-------- Records for this exercise --------
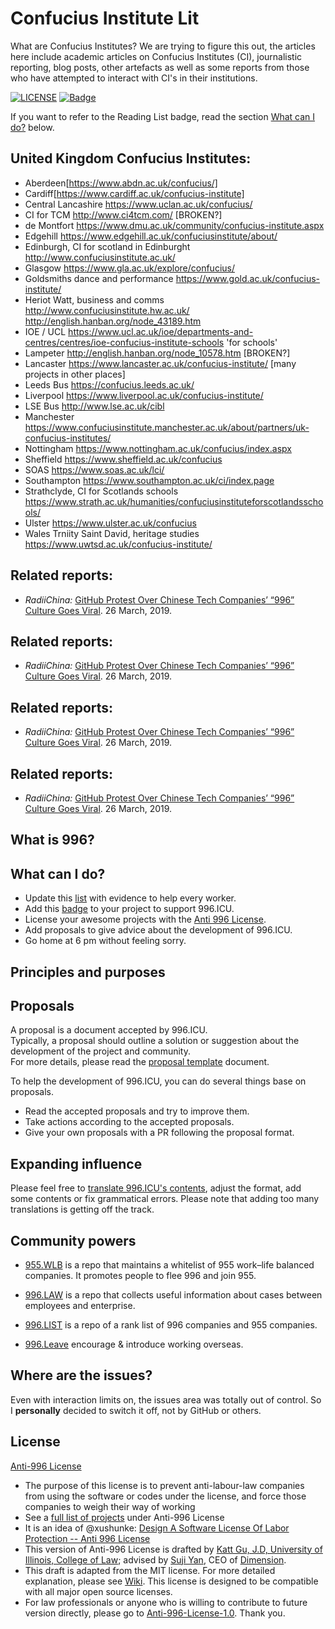 Confucius Institute Lit
=======

What are Confucius Institutes? We are trying to figure this out, the articles here include academic articles on Confucius Institutes (CI), journalistic reporting, blog posts, other artefacts as well as some reports from those who have attempted to interact with CI's in their institutions.

[![LICENSE](https://img.shields.io/badge/license-Reading%20List-blue.svg)](https://github.com/carwynmorris/readinglists/blob/master/LICENSE.md)
[![Badge](https://img.shields.io/badge/link-ReadingList-red.svg)](https://github.com/carwynmorris/readinglists/blob/master/README.md)

If you want to refer to the Reading List badge, read the section [What can I do?](#what-can-i-do) below.

United Kingdom Confucius Institutes:
---
* Aberdeen[https://www.abdn.ac.uk/confucius/]
* Cardiff[https://www.cardiff.ac.uk/confucius-institute]
* Central Lancashire https://www.uclan.ac.uk/confucius/
* CI for TCM http://www.ci4tcm.com/ [BROKEN?]
* de Montfort https://www.dmu.ac.uk/community/confucius-institute.aspx
* Edgehill https://www.edgehill.ac.uk/confuciusinstitute/about/
* Edinburgh, CI for scotland in Edinburght http://www.confuciusinstitute.ac.uk/
* Glasgow https://www.gla.ac.uk/explore/confucius/
* Goldsmiths dance and performance https://www.gold.ac.uk/confucius-institute/
* Heriot Watt, business and comms http://www.confuciusinstitute.hw.ac.uk/ http://english.hanban.org/node_43189.htm
* IOE / UCL https://www.ucl.ac.uk/ioe/departments-and-centres/centres/ioe-confucius-institute-schools 'for schools'
* Lampeter http://english.hanban.org/node_10578.htm [BROKEN?]
* Lancaster https://www.lancaster.ac.uk/confucius-institute/ [many projects in other places]
* Leeds Bus https://confucius.leeds.ac.uk/
* Liverpool https://www.liverpool.ac.uk/confucius-institute/
* LSE Bus http://www.lse.ac.uk/cibl
* Manchester https://www.confuciusinstitute.manchester.ac.uk/about/partners/uk-confucius-institutes/
* Nottingham https://www.nottingham.ac.uk/confucius/index.aspx
* Sheffield https://www.sheffield.ac.uk/confucius
* SOAS https://www.soas.ac.uk/lci/
* Southampton https://www.southampton.ac.uk/ci/index.page
* Strathclyde, CI for Scotlands schools https://www.strath.ac.uk/humanities/confuciusinstituteforscotlandsschools/
* Ulster https://www.ulster.ac.uk/confucius
* Wales Trniity Saint David, heritage studies https://www.uwtsd.ac.uk/confucius-institute/


Related reports:
---
* *RadiiChina:* [GitHub Protest Over Chinese Tech Companies’ “996” Culture Goes Viral](https://radiichina.com/github-protest-chinese-tech-996/). 26 March, 2019.

Related reports:
---
* *RadiiChina:* [GitHub Protest Over Chinese Tech Companies’ “996” Culture Goes Viral](https://radiichina.com/github-protest-chinese-tech-996/). 26 March, 2019.

Related reports:
---
* *RadiiChina:* [GitHub Protest Over Chinese Tech Companies’ “996” Culture Goes Viral](https://radiichina.com/github-protest-chinese-tech-996/). 26 March, 2019.

Related reports:
---
* *RadiiChina:* [GitHub Protest Over Chinese Tech Companies’ “996” Culture Goes Viral](https://radiichina.com/github-protest-chinese-tech-996/). 26 March, 2019.



What is 996?
---


What can I do?
---

- Update this [list](blacklist/blacklist.md) with evidence to help every worker.  
- Add this [badge](externals/instruction.md) to your project to support 996.ICU.  
- License your awesome projects with the [Anti 996 License](LICENSE).  
- Add proposals to give advice about the development of 996.ICU.
- Go home at 6 pm without feeling sorry.


Principles and purposes
---


Proposals
---
A proposal is a document accepted by 996.ICU.  
Typically, a proposal should outline a solution or suggestion about the development of the project and community.  
For more details, please read the [proposal template](proposal/proposal_template.md) document.  

To help the development of 996.ICU, you can do several things base on proposals.

- Read the accepted proposals and try to improve them.
- Take actions according to the accepted proposals.
- Give your own proposals with a PR following the proposal format.


Expanding influence
---

Please feel free to [translate 996.ICU's contents](i18n/i18n.md), adjust the format, add some contents or fix grammatical errors. Please note that adding too many translations is getting off the track.


Community powers
---

 - [955.WLB](https://github.com/formulahendry/955.WLB) is a repo that maintains a whitelist of 955 work–life balanced companies. It promotes people to flee 996 and join 955.

 - [996.LAW](https://github.com/Y1ran/996.Law) is a repo that collects useful information about cases between employees and enterprise.

 - [996.LIST](https://github.com/fengT-T/996_list) is a repo of a rank list of 996 companies and 955 companies.

 - [996.Leave](https://github.com/623637646/996.Leave) encourage & introduce working overseas.


Where are the issues?
---

Even with interaction limits on, the issues area was totally out of control.
So I **personally** decided to switch it off, not by GitHub or others.


License
---

[Anti-996 License](LICENSE)

 - The purpose of this license is to prevent anti-labour-law companies from using the software or codes under the license, and force those companies to weigh their way of working
 - See a [full list of projects](awesomelist/projects.md) under Anti-996 License
 - It is an idea of @xushunke: [Design A Software License Of Labor Protection -- Anti 996 License](https://github.com/996icu/996.ICU/pull/15642)
 - This version of Anti-996 License is drafted by [Katt Gu, J.D, University of Illinois, College of Law](https://scholar.google.com.sg/citations?user=PTcpQwcAAAAJ&hl=en&oi=ao); advised by [Suji Yan](https://www.linkedin.com/in/tedkoyan/), CEO of [Dimension](https://www.dimension.im).  
 - This draft is adapted from the MIT license. For more detailed explanation, please see [Wiki](https://github.com/kattgu7/996-License-Draft/wiki). This license is designed to be compatible with all major open source licenses.  
 - For law professionals or anyone who is willing to contribute to future version directly, please go to [Anti-996-License-1.0](https://github.com/kattgu7/996-License-Draft). Thank you.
--------
### Exercise
All of the material goes into the answer exactly as it stands, except for the pictures.

### Written reply
 Confucius Institute Lit
=======

What are Confucius Institutes? We are trying to figure this out, the articles here include academic articles on Confucius Institutes (CI), journalistic reporting, blog posts, other artefacts as well as some reports from those who have attempted to interact with CI's in their institutions.

[![LICENSE](https://img.shields.io/badge/license-Reading%20List-blue.svg)](https://github.com/carwynmorris/readinglists/blob/master/LICENSE.md)
[![Badge](https://img.shields.io/badge/link-ReadingList-red.svg)](https://github.com/carwynmorris/readinglists/blob/master/README.md)

If you want to refer to the Reading List badge, read the section [What can I do?](#what-can-i-do) below.

United Kingdom Confucius Institutes:
---
* Aberdeen[https://www.abdn.ac.uk/confucius/]
* Cardiff[https://www.cardiff.ac.uk/confucius-institute]
* Central Lancashire https://www.uclan.ac.uk/confucius/
* CI for TCM http://www.ci4tcm.com/ [BROKEN?]
* de Montfort https://www.dmu.ac.uk/community/confucius-institute.aspx
* Edgehill https://www.edgehill.ac.uk/confuciusinstitute/about/
* Edinburgh, CI for scotland in Edinburght http://www.confuciusinstitute.ac.uk/
* Glasgow https://www.gla.ac.uk/explore/confucius/
* Goldsmiths dance and performance https://www.gold.ac.uk/confucius-institute/
* Heriot Watt, business and comms http://www.confuciusinstitute.hw.ac.uk/ http://english.hanban.org/node_43189.htm
* IOE / UCL https://www.ucl.ac.uk/ioe/departments-and-centres/centres/ioe-confucius-institute-schools 'for schools'
* Lampeter http://english.hanban.org/node_10578.htm [BROKEN?]
* Lancaster https://www.lancaster.ac.uk/confucius-institute/ [many projects in other places]
* Leeds Bus https://confucius.leeds.ac.uk/
* Liverpool https://www.liverpool.ac.uk/confucius-institute/
* LSE Bus http://www.lse.ac.uk/cibl
* Manchester https://www.confuciusinstitute.manchester.ac.uk/about/partners/uk-confucius-institutes/
* Nottingham https://www.nottingham.ac.uk/confucius/index.aspx
* Sheffield https://www.sheffield.ac.uk/confucius
* SOAS https://www.soas.ac.uk/lci/
* Southampton https://www.southampton.ac.uk/ci/index.page
* Strathclyde, CI for Scotlands schools https://www.strath.ac.uk/humanities/confuciusinstituteforscotlandsschools/
* Ulster https://www.ulster.ac.uk/confucius
* Wales Trniity Saint David, heritage studies https://www.uwtsd.ac.uk/confucius-institute/


Related reports:
---
* *RadiiChina:* [GitHub Protest Over Chinese Tech Companies’ “996” Culture Goes Viral](https://radiichina.com/github-protest-chinese-tech-996/). 26 March, 2019.

Related reports:
---
* *RadiiChina:* [GitHub Protest Over Chinese Tech Companies’ “996” Culture Goes Viral](https://radiichina.com/github-protest-chinese-tech-996/). 26 March, 2019.

Related reports:
---
* *RadiiChina:* [GitHub Protest Over Chinese Tech Companies’ “996” Culture Goes Viral](https://radiichina.com/github-protest-chinese-tech-996/). 26 March, 2019.

Related reports:
---
* *RadiiChina:* [GitHub Protest Over Chinese Tech Companies’ “996” Culture Goes Viral](https://radiichina.com/github-protest-chinese-tech-996/). 26 March, 2019.



What is 996?
---


What can I do?
---

- Update this [list](blacklist/blacklist.md) with evidence to help every worker.  
- Add this [badge](externals/instruction.md) to your project to support 996.ICU.  
- License your awesome projects with the [Anti 996 License](LICENSE).  
- Add proposals to give advice about the development of 996.ICU.
- Go home at 6 pm without feeling sorry.


Principles and purposes
---


Proposals
---
A proposal is a document accepted by 996.ICU.  
Typically, a proposal should outline a solution or suggestion about the development of the project and community.  
For more details, please read the [proposal template](proposal/proposal_template.md) document.  

To help the development of 996.ICU, you can do several things base on proposals.

- Read the accepted proposals and try to improve them.
- Take actions according to the accepted proposals.
- Give your own proposals with a PR following the proposal format.


Expanding influence
---

Please feel free to [translate 996.ICU's contents](i18n/i18n.md), adjust the format, add some contents or fix grammatical errors. Please note that adding too many translations is getting off the track.


Community powers
---

 - [955.WLB](https://github.com/formulahendry/955.WLB) is a repo that maintains a whitelist of 955 work–life balanced companies. It promotes people to flee 996 and join 955.

 - [996.LAW](https://github.com/Y1ran/996.Law) is a repo that collects useful information about cases between employees and enterprise.

 - [996.LIST](https://github.com/fengT-T/996_list) is a repo of a rank list of 996 companies and 955 companies.

 - [996.Leave](https://github.com/623637646/996.Leave) encourage & introduce working overseas.


Where are the issues?
---

Even with interaction limits on, the issues area was totally out of control.
So I **personally** decided to switch it off, not by GitHub or others.


License
---

[Anti-996 License](LICENSE)

 - The purpose of this license is to prevent anti-labour-law companies from using the software or codes under the license, and force those companies to weigh their way of working
 - See a [full list of projects](awesomelist/projects.md) under Anti-996 License
 - It is an idea of @xushunke: [Design A Software License Of Labor Protection -- Anti 996 License](https://github.com/996icu/996.ICU/pull/15642)
 - This version of Anti-996 License is drafted by [Katt Gu, J.D, University of Illinois, College of Law](https://scholar.google.com.sg/citations?user=PTcpQwcAAAAJ&hl=en&oi=ao); advised by [Suji Yan](https://www.linkedin.com/in/tedkoyan/), CEO of [Dimension](https://www.dimension.im).  
 - This draft is adapted from the MIT license. For more detailed explanation, please see [Wiki](https://github.com/kattgu7/996-License-Draft/wiki). This license is designed to be compatible with all major open source licenses.  
 - For law professionals or anyone who is willing to contribute to future version directly, please go to [Anti-996-License-1.0](https://github.com/kattgu7/996-License-Draft). Thank you.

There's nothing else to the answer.